====== SOURCE ======

The conservative victory in Argentina in November 2015 can be understood as a result of the weakness of the nominally leftist candidacy of Daniel Scioli, the failures of his previous administration as governor of the province of Buenos Aires, divisions on the left with many supporting instead the insurgent candidacy of the more radical Sergio Massa, the personalist nature and campaign style of Macri, an antagonistic media campaign against the Kirchner governments, not to mention objective conditions of rising inflation that undermined economic growth. In an electoral system, an effective campaign and the personal appeal of a candidate can play a larger role in determining an outcome than a political ideology or specific economic programs.

Similarly in Venezuela, high crime rates, low oil prices, bad government economic policies, corruption, and the fact that Maduro was significantly less charismatic than Chávez all augmented the left's legislative defeat in December 2015 and contributed to a growing movement for his recall.

======

Pick up the passage about the left's 2015 electoral defeats in Argentina and Venezuela right after its final sentence and continue it.

====== DATA RECORDS ======

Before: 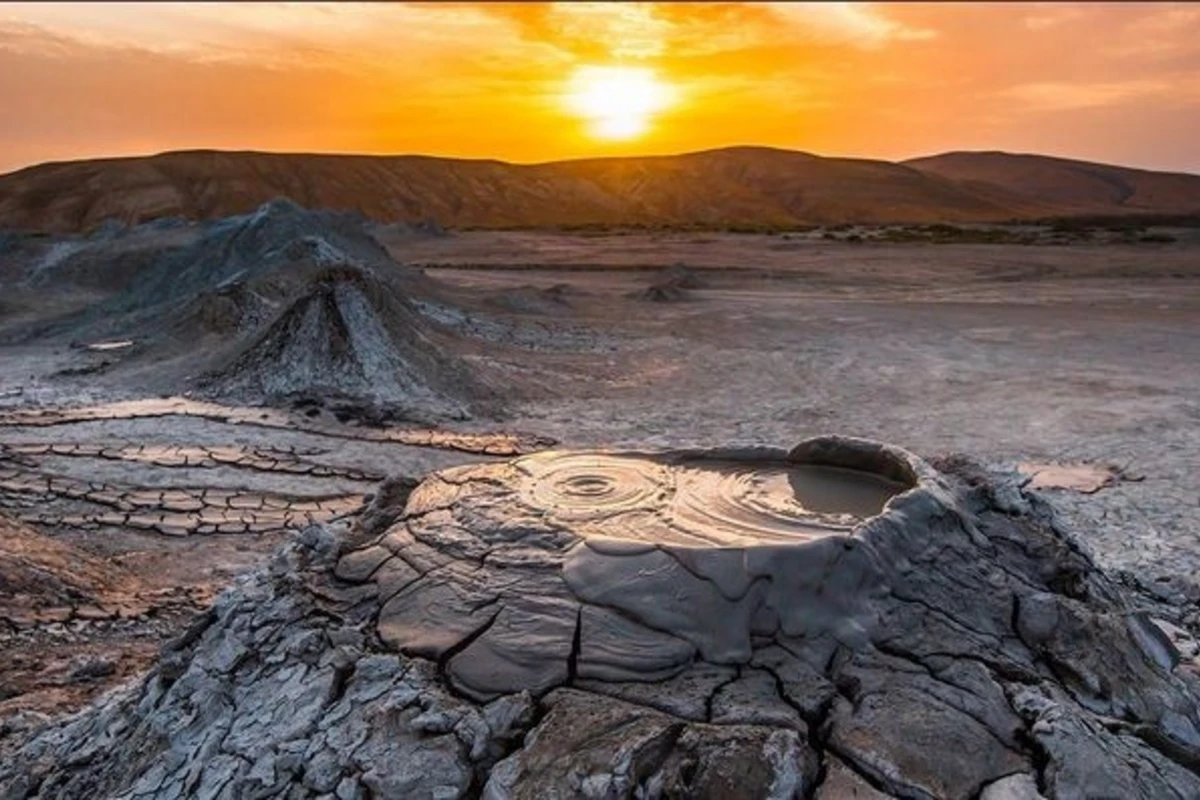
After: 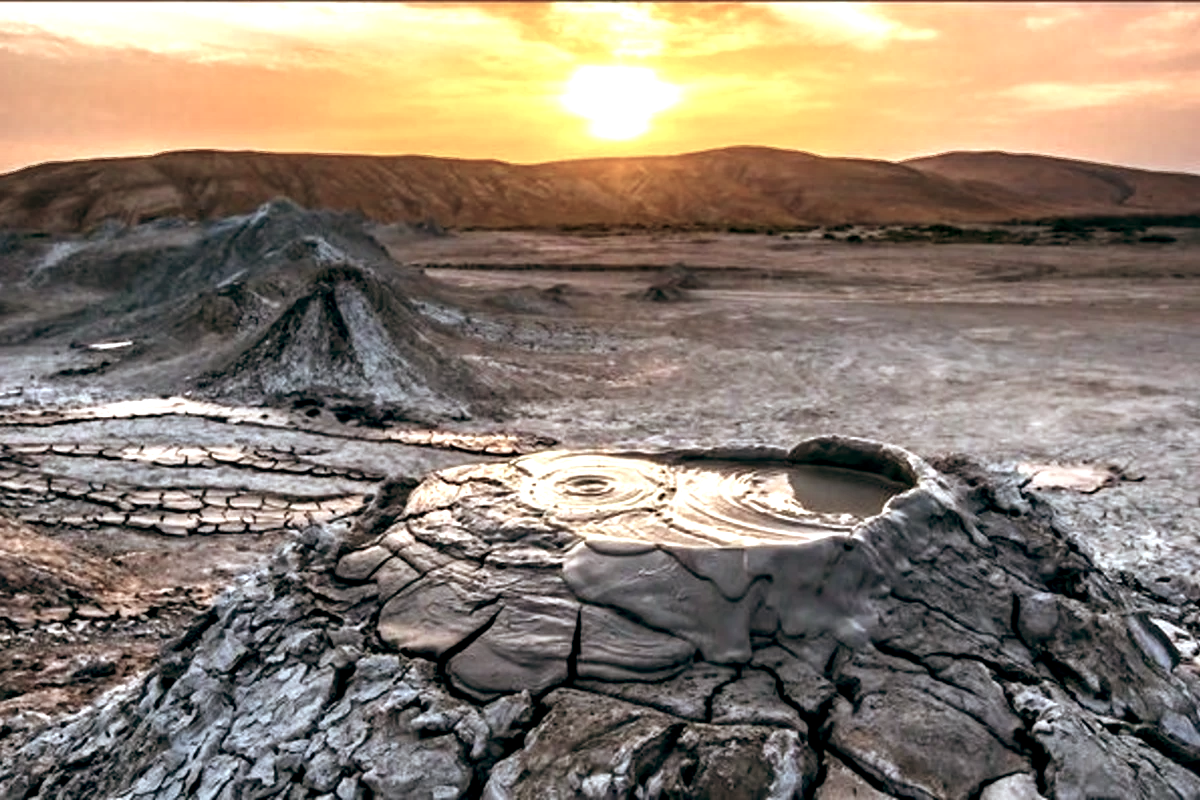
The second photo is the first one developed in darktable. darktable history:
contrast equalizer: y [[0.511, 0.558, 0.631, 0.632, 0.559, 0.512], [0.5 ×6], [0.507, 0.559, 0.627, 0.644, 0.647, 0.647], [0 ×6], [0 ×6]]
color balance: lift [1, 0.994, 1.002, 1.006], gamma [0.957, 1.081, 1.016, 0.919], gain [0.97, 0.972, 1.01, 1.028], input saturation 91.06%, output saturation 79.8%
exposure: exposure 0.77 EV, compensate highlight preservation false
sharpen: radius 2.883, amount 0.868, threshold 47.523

======
====== DATA RECORDS ======

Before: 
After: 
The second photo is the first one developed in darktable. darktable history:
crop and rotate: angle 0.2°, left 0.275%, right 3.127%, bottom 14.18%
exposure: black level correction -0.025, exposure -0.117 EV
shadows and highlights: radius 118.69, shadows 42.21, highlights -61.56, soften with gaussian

======

-- TASK RESULT --
Many voted against the government not because they favored a return to the old regime but because they wanted officials to pay more attention to a rapidly declining economic situation. In Brazil, Rousseff's impeachment also emerged in the context of an economic recession resulting from the collapse of a commodity boom that had sustained high government expenditure rates. As with Maduro, Rousseff lacked the charismatic appeal of her predecessor Lula da Silva.